Выждав немного, поднялся на крыльцо. Долго и нарочито громко шаркал ногами о ребро пороговой доски, счищая с подошв грязь. Потянул на себя дверную ручку и шагнул в молчавшую темноту.
Пахнуло горячей и жирной едой: Бах вошел в кухню. Высилась у стены беленая печь, уставленная поверху медными котлами и котелками, глиняными горшками, ситами, бочонками, утюгами, кофейниками, подносами, колбасными шприцами и прочей утварью. Рядом, на бревенчатой стене, висела некрашеная полка для посуды, на ней темнели ряды плошек грубой лепки, пучки ложек и половников, загогулина железных ножниц. Повсюду – на разделочном столе, на табуретках и даже подоконниках – что-то стояло и лежало: разномастные кастрюли и сковороды, кружки с молоком и медом, доски с налепленными клёцками, над которыми вилось легкое облако мучной пыли, мясорубки со свисающими лентами фарша, масляные помазки, обрезки зелени, рыбные головы и яичная скорлупа. Никого не было и здесь. Лишь из соседней комнаты, отгороженной от кухни не дверью, но легкой тряпичной занавеской, доносился сочный хруст.
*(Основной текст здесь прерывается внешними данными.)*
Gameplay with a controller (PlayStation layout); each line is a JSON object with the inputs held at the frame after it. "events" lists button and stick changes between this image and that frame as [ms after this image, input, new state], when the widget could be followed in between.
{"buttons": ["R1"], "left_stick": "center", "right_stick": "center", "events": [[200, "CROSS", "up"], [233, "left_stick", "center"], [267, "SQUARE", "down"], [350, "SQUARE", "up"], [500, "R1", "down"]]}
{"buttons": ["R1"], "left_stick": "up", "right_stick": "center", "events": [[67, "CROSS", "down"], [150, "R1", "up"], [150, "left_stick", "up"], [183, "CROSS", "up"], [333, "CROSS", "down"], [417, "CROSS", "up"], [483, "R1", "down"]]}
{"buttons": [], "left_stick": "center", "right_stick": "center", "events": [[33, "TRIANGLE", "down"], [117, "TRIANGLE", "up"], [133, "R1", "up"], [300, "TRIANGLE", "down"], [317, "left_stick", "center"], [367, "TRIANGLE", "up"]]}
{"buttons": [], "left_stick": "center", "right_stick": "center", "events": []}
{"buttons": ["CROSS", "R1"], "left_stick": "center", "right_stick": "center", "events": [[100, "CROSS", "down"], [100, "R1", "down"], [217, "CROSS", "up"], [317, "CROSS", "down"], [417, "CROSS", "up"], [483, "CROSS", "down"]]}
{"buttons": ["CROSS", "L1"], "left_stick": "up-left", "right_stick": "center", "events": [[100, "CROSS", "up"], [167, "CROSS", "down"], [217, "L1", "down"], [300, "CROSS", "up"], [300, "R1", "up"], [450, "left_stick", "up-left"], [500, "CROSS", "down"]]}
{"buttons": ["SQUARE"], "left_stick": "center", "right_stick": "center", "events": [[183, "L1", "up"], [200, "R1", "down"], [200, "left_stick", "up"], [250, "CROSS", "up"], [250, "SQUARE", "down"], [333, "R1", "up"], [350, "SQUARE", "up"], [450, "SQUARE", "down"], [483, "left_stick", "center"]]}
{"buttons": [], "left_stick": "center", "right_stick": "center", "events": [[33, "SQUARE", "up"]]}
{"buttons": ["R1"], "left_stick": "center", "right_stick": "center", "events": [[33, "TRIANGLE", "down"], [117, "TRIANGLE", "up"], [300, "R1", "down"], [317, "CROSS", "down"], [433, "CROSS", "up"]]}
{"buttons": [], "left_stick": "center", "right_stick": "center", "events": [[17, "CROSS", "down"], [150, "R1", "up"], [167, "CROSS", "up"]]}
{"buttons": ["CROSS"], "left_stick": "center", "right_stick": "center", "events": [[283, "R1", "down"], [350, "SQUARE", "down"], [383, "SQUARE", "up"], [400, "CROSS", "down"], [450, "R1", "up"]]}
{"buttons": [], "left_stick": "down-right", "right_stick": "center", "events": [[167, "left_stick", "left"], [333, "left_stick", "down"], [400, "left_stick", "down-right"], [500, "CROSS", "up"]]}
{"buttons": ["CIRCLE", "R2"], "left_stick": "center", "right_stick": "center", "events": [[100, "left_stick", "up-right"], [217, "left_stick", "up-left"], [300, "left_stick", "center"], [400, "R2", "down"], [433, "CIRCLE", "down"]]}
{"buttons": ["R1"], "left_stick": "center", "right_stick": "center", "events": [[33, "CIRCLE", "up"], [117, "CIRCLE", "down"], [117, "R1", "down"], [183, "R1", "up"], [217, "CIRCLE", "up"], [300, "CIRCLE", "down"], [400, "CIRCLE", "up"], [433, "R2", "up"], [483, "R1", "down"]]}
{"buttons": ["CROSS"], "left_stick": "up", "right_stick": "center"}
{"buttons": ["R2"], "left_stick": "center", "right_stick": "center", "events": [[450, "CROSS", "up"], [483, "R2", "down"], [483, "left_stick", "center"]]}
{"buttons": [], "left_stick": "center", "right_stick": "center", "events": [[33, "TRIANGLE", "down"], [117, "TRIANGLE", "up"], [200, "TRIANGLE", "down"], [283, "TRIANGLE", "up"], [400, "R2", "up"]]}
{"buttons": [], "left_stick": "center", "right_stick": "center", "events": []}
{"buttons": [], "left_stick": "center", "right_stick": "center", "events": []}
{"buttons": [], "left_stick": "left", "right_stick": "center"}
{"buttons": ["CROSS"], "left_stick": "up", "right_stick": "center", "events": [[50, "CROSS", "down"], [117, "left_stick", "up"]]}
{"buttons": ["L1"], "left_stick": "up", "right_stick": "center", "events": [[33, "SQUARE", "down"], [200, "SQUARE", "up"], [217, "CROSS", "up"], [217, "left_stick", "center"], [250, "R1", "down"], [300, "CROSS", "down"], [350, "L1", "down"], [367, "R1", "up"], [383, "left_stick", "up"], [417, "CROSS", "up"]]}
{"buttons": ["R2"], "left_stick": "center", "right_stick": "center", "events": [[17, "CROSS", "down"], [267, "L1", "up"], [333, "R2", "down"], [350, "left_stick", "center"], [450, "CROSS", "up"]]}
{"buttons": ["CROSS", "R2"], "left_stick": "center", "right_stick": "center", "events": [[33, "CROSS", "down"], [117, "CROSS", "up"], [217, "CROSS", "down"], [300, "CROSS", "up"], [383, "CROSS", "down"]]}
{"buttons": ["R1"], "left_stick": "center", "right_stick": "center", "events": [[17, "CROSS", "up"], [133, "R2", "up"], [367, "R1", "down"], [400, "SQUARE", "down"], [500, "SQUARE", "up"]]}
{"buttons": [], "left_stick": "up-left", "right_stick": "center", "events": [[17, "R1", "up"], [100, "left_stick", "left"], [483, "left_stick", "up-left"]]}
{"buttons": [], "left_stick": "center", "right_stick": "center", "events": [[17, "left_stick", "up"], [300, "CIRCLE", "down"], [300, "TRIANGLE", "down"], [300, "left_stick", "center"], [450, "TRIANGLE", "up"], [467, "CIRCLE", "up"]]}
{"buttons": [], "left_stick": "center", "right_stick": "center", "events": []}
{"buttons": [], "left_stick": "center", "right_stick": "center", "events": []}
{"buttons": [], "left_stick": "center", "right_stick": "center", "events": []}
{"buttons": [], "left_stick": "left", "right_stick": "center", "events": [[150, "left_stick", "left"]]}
Бах пошел на звук: тихо поскребся о массивные бревна дверного проема – никто не отозвался; отодвинул завесу и оказался в обширной, как амбар, гостиной. Весь центр ее занимал тесовый стол, уставленный таким количеством яств, которых хватило бы, верно, и Ослингскому великану из древней саксонской легенды. За столом сидел могучий человек и пожирал еду, кладя ее в рот пальцами и не стесняя себя использованием приборов, которые лежали рядом с тарелкой, чистые. Громкий хруст исходил от мощных челюстей, перемалывающих пищу.